Tuesday 14 May 2013

Teaching the Five Ws for Orientation

This post explains the use of an MS Word feature to motivate writers to ensure they are using their five Ws in their orientation paragraphs.

I was teaching a year 3 class about including the five W's (who, what, where, when, why)  in their orientation paragraphs of a recount.

The children typed up their orientation paragraphs in MS Word and then we used Ms Word's call out feature found in Shapes (Insert, Shapes, Callouts) to add callouts to show where they had used the five Ws (or not!). I showed them how to hold down the Ctrl key while they dragged on a callout to do a quick copy. What was really interesting was that even the reluctant writers were engaged and motivated and could easily see which of the five Ws they were missing.

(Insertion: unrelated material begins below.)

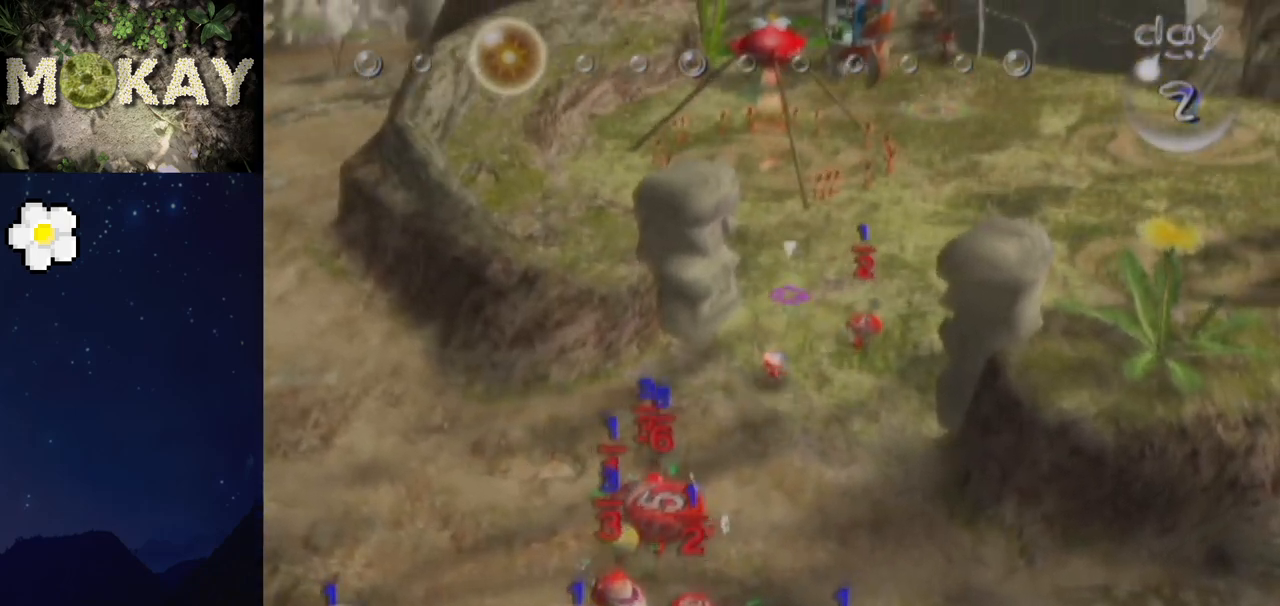
{"dt_ms": 500, "buttons": ["L1", "R1"], "left_stick": "up", "right_stick": "up", "events": [[267, "R1", "down"]]}
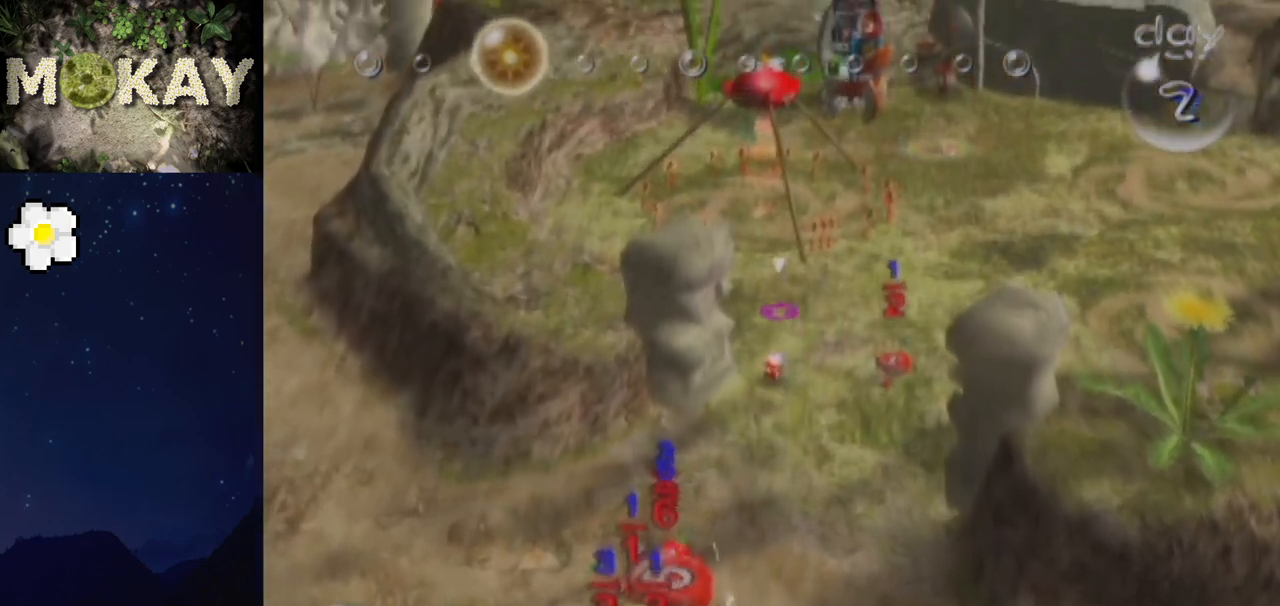
{"dt_ms": 500, "buttons": ["L1"], "left_stick": "up", "right_stick": "up", "events": [[167, "Z", "down"], [233, "R1", "up"], [267, "Z", "up"]]}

I observed one typically reluctant writer and once he had completed the above, he saw very clearly what he had to change and he went ahead and changed it all by himself resulting in the following:


On reflection, I think the advantage of using this method over pen and paper and highlighters is that it is much easier to edit in Word and editing and adding text using paper makes it look really messy.  Children like the ability to edit in Word and have an instantly good looking piece of work to present and of course learning a new tool (callouts and copying using the magic Ctrl and drag) also helps.

Other teachers heard about the success of this method and so the learning was shared. 
Love it when the learning is shared!!